*Documento:*
Nas favelas, ao longo das décadas, contraditoriamente, parece ter havido uma inversão de valores, uma vez que há evidências de uma expansão relativa do consumo material nessas áreas, inclusive investidos na moradia, sem uma correspondência com a promoção do capital humano e de valores mais identificados com a cidadania. Como diria Milton Santos, forjamos consumidores sem formar cidadãos. A persistência do analfabetismo, por exemplo, costuma inviabilizar iniciativas que exijam um mínimo de aptidão letrada, como em alguns programas de capacitação.
Nos centros históricos é comum o noticiário da imprensa mostrar desabamentos e incêndios, causados pela má manutenção dos imóveis que, além de perdas humanas, acabam por destruir o patrimônio que se queria preservar. Basta comparar este fato com a situação de edifícios igualmente antigos e históricos ocupados por quem tem força econômica e se alinha com os padrões estéticos do projeto. A sofisticação da concepção arquitetônica, do design e das técnicas e tecnologias utilizadas em algumas construções, estabelecendo padrões de uso e desempenho dos edifícios que não correspondam ao repertório econômico e cultural dos seus ocupantes, é crítica para o êxito das políticas urbanas e habitacionais. Não se pode esperar que os pobres “cheguem lá”, para então estarem aptos a usufruir de projetos para os quais teriam um dia que se qualificar. Ou dizer que os processos sociais não têm sido generosos com os projetos, que acabam por ser subvertidos.
Como as manifestações da pobreza persistem e se aprofundam, temos trabalhado para aproximar o padrão de nossas intervenções da suposta capacidade de resposta dos beneficiários. Já fizemos vistas grossas às invasões de terras urbanas para abrigar as favelas, apesar de a sociedade brasileira reagir às invasões do Movimento dos Sem Terra no campo, pesquisamos soluções baratas e tecnologias alternativas ou apropriadas para a moradia, invocamos o direito à beleza da arquitetura feita para os pobres (mesmo sem poder precisar muito bem o conceito do belo), desenvolvemos mecanismos de subsídios e micro-crédito para incrementar a economia popular, aceitamos iniciativas assistencialistas de ação social, apoiamos o trabalho muitas vezes heróico de ONGs que se dispuseram a atuar onde o Estado não tinha compromisso nem as empresas viam mercado para atuar.

*Dados fornecidos:*
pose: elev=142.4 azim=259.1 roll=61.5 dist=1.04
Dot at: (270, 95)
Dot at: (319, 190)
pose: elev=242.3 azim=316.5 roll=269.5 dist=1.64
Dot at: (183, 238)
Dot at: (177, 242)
---
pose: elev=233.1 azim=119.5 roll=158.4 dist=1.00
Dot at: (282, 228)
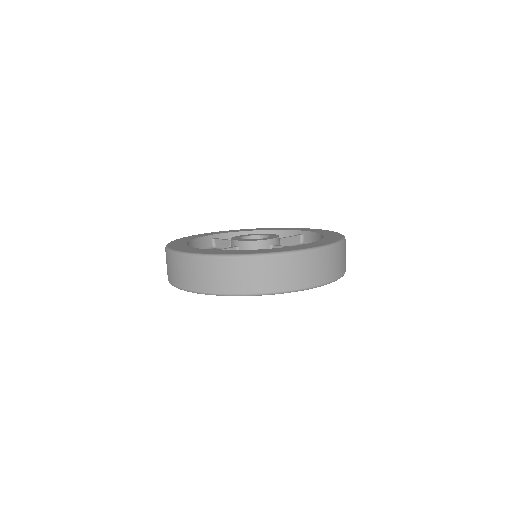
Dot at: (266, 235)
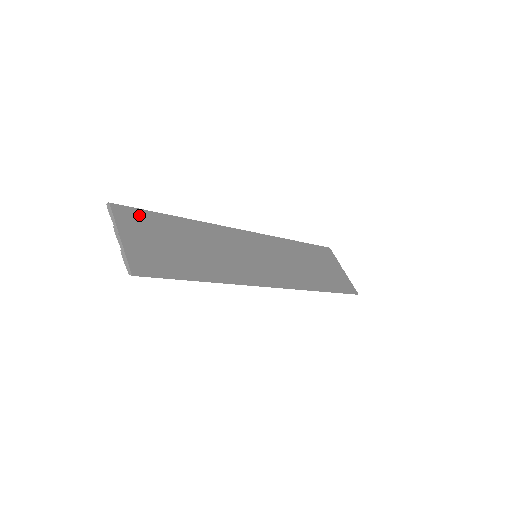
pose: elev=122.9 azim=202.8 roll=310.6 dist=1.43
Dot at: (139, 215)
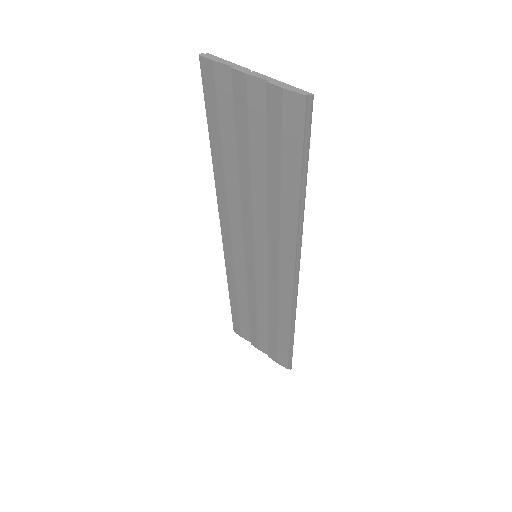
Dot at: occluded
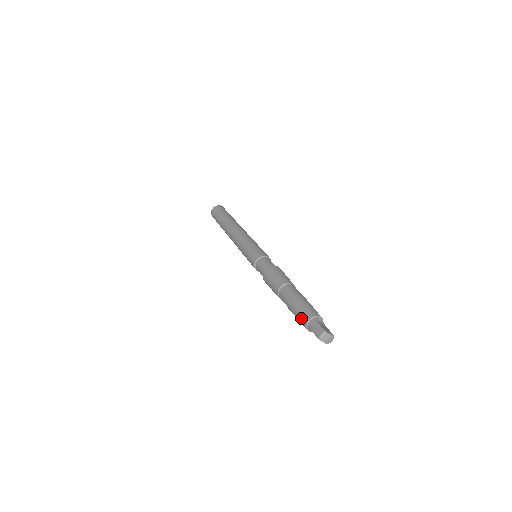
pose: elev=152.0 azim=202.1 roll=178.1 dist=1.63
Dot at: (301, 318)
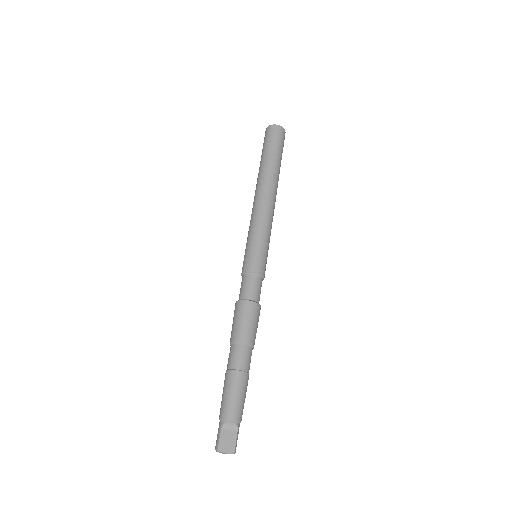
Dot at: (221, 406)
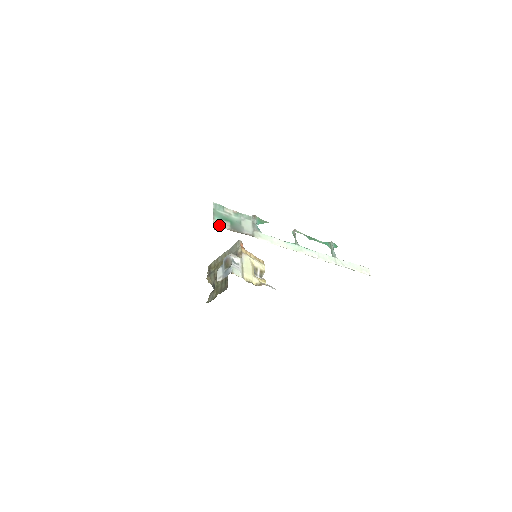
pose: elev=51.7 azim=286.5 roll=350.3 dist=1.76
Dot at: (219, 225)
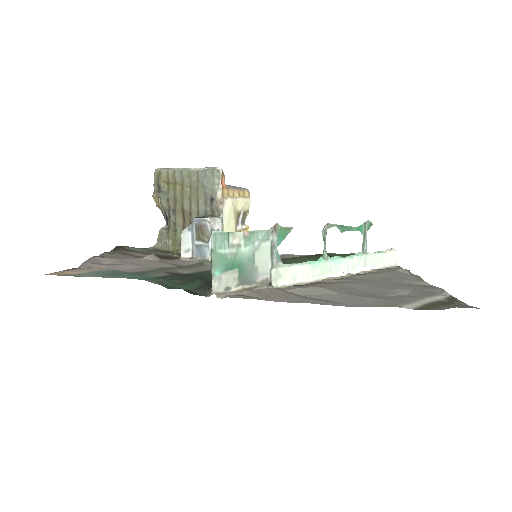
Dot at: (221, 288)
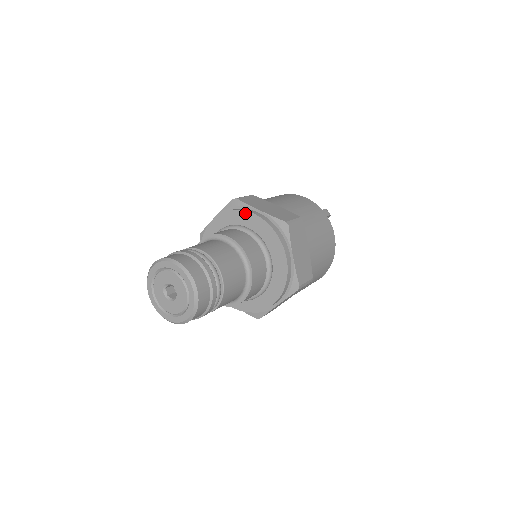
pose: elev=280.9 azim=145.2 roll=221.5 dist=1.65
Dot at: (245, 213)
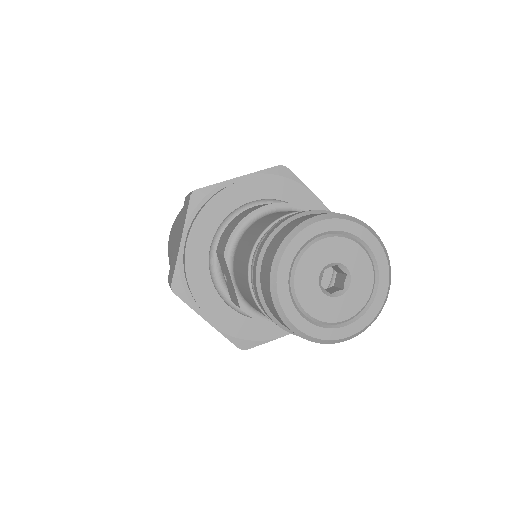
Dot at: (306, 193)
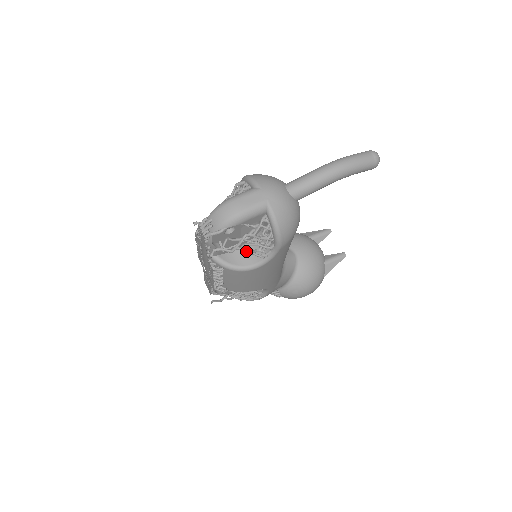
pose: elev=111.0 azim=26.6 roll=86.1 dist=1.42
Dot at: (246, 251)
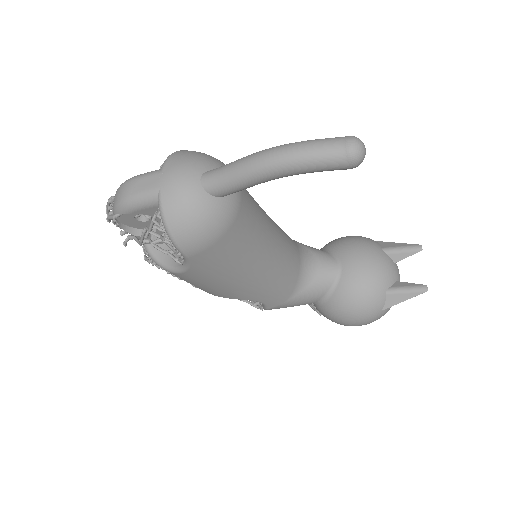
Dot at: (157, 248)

*Instruções:*
[1] Transcreva fielmente o trecho do texto sobre moradia e pobreza urbana que começa em "Nas favelas, ao" e termina em "programas de capacitação.".
[2] Escreva a continuação do texto sobre moradia e pobreza urbana, seguindo a partir da última frase apresentada.

*Resultados do exercício:*
[1]
Nas favelas, ao longo das décadas, contraditoriamente, parece ter havido uma inversão de valores, uma vez que há evidências de uma expansão relativa do consumo material nessas áreas, inclusive investidos na moradia, sem uma correspondência com a promoção do capital humano e de valores mais identificados com a cidadania. Como diria Milton Santos, forjamos consumidores sem formar cidadãos. A persistência do analfabetismo, por exemplo, costuma inviabilizar iniciativas que exijam um mínimo de aptidão letrada, como em alguns programas de capacitação.

[2]
O acervo dessas lições e experiências está à disposição pública. As várias iniciativas de rastrear as melhores práticas em assuntos urbanos procuram difundir caminhos e soluções que possam ser replicadas em outros lugares. Todo esse esforço de responder às tensões sociais, no entanto, tem sido insuficiente para instaurar um ambiente de maior sociabilidade urbana contrário à exclusão, ao estranhamento e ao medo entre os cidadãos. Tem sido insuficiente também para incrementar a produtividade e o desempenho global das cidades e do país.
O que a liberdade pode ter a ver com a (re)forma urbana?
Uma das contribuições intelectuais mais sistematizadas e com capacidade de síntese que pode ajudar a superar esse impasse nos dias atuais, pode ser encontrada na obra de Amartya Sen, ganhador do Prêmio Nobel de Economia, em 19981. A tese fundamental desse professor indiano propõe avaliar grau de desenvolvimento através do grau de expansão de diversos tipos de manifestação das liberdades humanas2. Sua formulação situa-se na fronteira da economia com a filosofia, não se enquadrando, porém, na ortodoxia econômica. Tampouco poderia ser entendida como uma reação ou busca de alternativas de desenvolvimento fora dos princípios do mercado. Suas idéias estão fundamentadas em citações tanto de Adam Smith quanto de Karl Marx, mas, sobretudo num exaustivo manancial de dados empíricos, quantitativos e qualitativos, referidos a vários países e períodos históricos.
Além dos principais trabalhos originais de Sen, vale mencionar os estudos que vêm sendo desenvolvidos por Romi Khosla e outros3 no sentido de tomar este paradigma para a construção de indicadores e de um quadro metodológico de referência que possa instruir a avaliação da situação atual e a formulação de políticas públicas que interesse a todos, mas, sobretudo, àqueles que professam uma visão mais generosa e ética com relação às insustentáveis desigualdades sociais.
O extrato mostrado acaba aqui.